Haviland suggests applying insecticide sprays by air or ground application at night or early in the morning. False chinch bugs hide during the middle of the day under weeds and inside the cardboard trunk guards (milk cartons) around the base of new trees and vines. The guards help protect the young trees from sunburn and herbicide damage.
“These bugs love to hide down in the milk cartons,” Haviland said. “Hundreds of the insects will hide inside the carton during the middle of the day. In the evening they come out and feed on the plant all night. Sprays are less effective when the bugs are inside the milk cartons.”
As the weather stays hot, Haviland expects the chinch bugs to disappear.
Fall migrations of false chinch bugs can occur in September and October.

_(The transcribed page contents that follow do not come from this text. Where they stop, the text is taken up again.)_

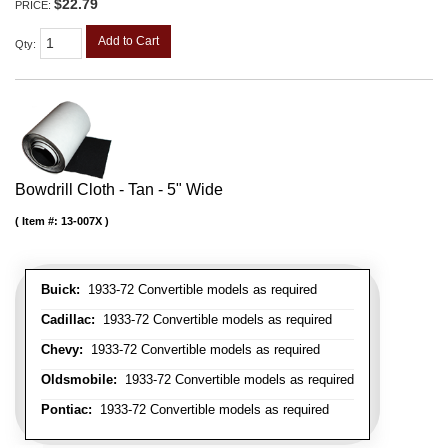
$22.79
PRICE:
Add to Cart
Qty
:
Bowdrill Cloth - Tan - 5" Wide
Item #:
13-007X
Buick:
1933-72 Convertible models as required
Cadillac:
1933-72 Convertible models as required
Chevy:
1933-72 Convertible models as required
Oldsmobile:
1933-72 Convertible models as required
Pontiac:
1933-72 Convertible models as required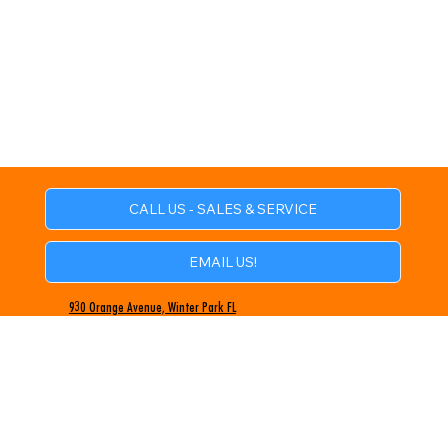
CALL US - SALES & SERVICE
EMAIL US!
930 Orange Avenue, Winter Park FL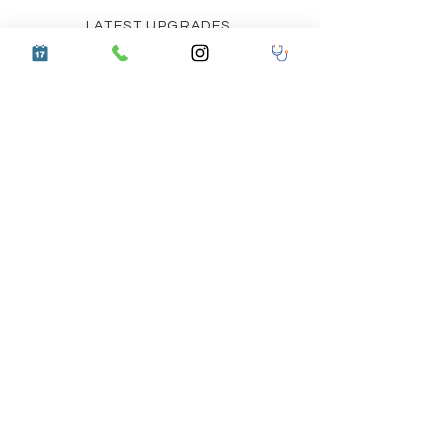
LATEST UPGRADES
COMMUNITY OUTREACH
CERTIFIED DOCTOR TRAINING PROGRAM
BIO WASTE REPORT
ACCESSIBILITY STATEMENT
PRIVACY POLICY
HEALTH INSURANCE AND CASHLESS FACILITY
TERMS AND CONDITIONS
Follow us on Social Media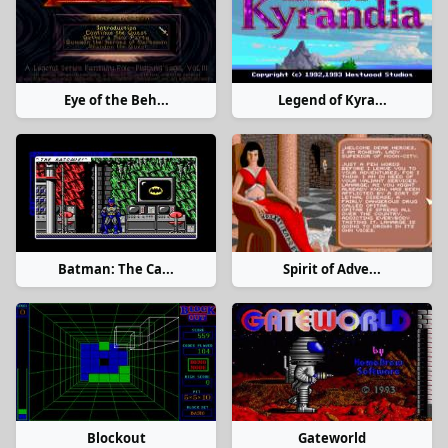
Eye of the Beh...
Legend of Kyra...
Batman: The Ca...
Spirit of Adve...
Blockout
Gateworld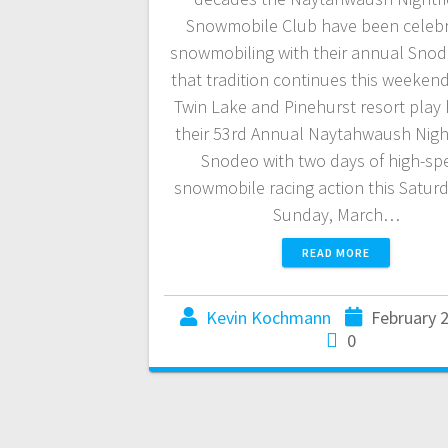
Snowmobile Club have been celebr
snowmobiling with their annual Snod
that tradition continues this weeken
Twin Lake and Pinehurst resort play 
their 53rd Annual Naytahwaush Nigh
Snodeo with two days of high-sp
snowmobile racing action this Satur
Sunday, March…
READ MORE
Kevin Kochmann
February 
0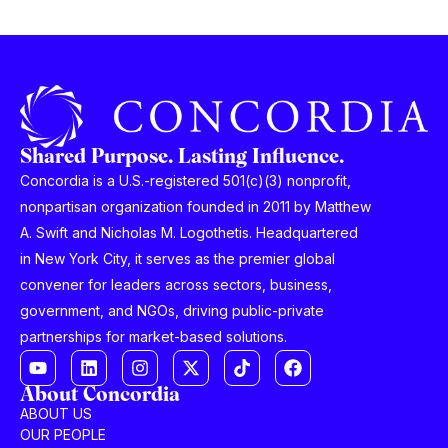
Shared Purpose. Lasting Influence.
Concordia is a U.S.-registered 501(c)(3) nonprofit,
nonpartisan organization founded in 2011 by Matthew
A. Swift and Nicholas M. Logothetis. Headquartered
in New York City, it serves as the premier global
convener for leaders across sectors, business,
government, and NGOs, driving public-private
partnerships for market-based solutions.
About Concordia
ABOUT US
OUR PEOPLE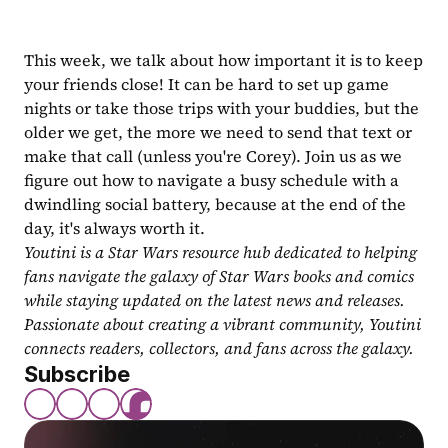
This week, we talk about how important it is to keep 
your friends close! It can be hard to set up game 
nights or take those trips with your buddies, but the 
older we get, the more we need to send that text or 
make that call (unless you're Corey). Join us as we 
figure out how to navigate a busy schedule with a 
dwindling social battery, because at the end of the 
day, it's always worth it.
Youtini is a Star Wars resource hub dedicated to helping 
fans navigate the galaxy of Star Wars books and comics 
while staying updated on the latest news and releases. 
Passionate about creating a vibrant community, Youtini 
connects readers, collectors, and fans across the galaxy.
Subscribe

“Basically it boils down to watch your blocks,” Haviland said. “If you have enough bugs to see wilting or scorching then you need to treat. Make sure treatments do not run off into waterways. That’s not a problem with micro sprinklers.”
The UC Davis’ IPM program offers these false chinch bug control suggestions for grapes. If false chinch bugs have been a problem in the past, disk under stands of London rocket and other host weeds about three weeks before bud break in grapevines. Do not delay disking until after bud break since it could result in the heavy movement of the bugs from the weeds to the vines.
A treatment may be necessary if weeds were not disked and high populations of false chinch bugs are found on weeds at bud swell or after bud break.
If nymphs are found moving onto vines, spot treat the vines and adjacent weeds. Bugs migrate mainly in one direction. Wilted vines along the edge of the vineyard will indicate the line along which they are moving. A chemical barrier about 30-inches wide can prevent further migration.
Citrus damage from false chinch bugs includes the premature yellowing of green fruit on the skirts of the trees, according to Craig Kallsen, UCCE Kern County farm advisor.
Darker discolored brown patches appear within the yellowed areas of the fruit rind. Light stippling may be visible in the brown areas. The damage at this stage is similar to damage from sunburn, herbicides, or leafhoppers, Kallsen says.